The DreamCenter is an ambitious collaboration between Hong Kong Lan Kwai Fong Group, US' DreamWorks Animation and Shanghai China Media Capital, built to the tune of US$2.5 billion.

These developments are proving irresistible to many: top gallery Shanghart even moved from the hip M50 Creative Park to the West Bund cultural corridor just to be where the action is.

Lorenz Helbling, Shanghart's founding director, explains: "It is a great location, with lots of open space just next to the Huangpu River. Also, the city and the district are supportive of this development. This is Shanghai's - if not China's - most exciting up-and-coming art district."
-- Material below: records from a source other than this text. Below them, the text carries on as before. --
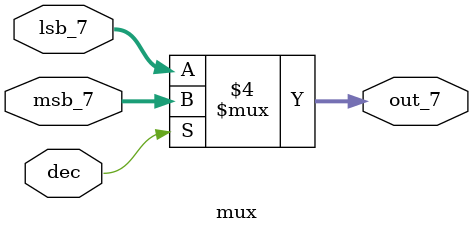
<source format=v>
`timescale 1ns / 1ps
module mux(
    input [6:0] msb_7,
    input [6:0] lsb_7,
    output reg [6:0] out_7,
    input dec
    );
	 
	 
	 always@(dec)
	 if (dec == 0)
	 begin
		out_7 = lsb_7;
	 end
	 else
	 begin
		out_7 = msb_7;
	 end
endmodule

</source>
He adds: "China has always had a lively art scene with strong, individualistic artists ... Together with curators, critics, gallerists and many others, these artists were pushing things forward for many years."

"But now, with more and more private collectors deciding to open their own museums and art spaces, and actively contributing to the discussion, there has been increasing visibility and power of contemporary art in Shanghai."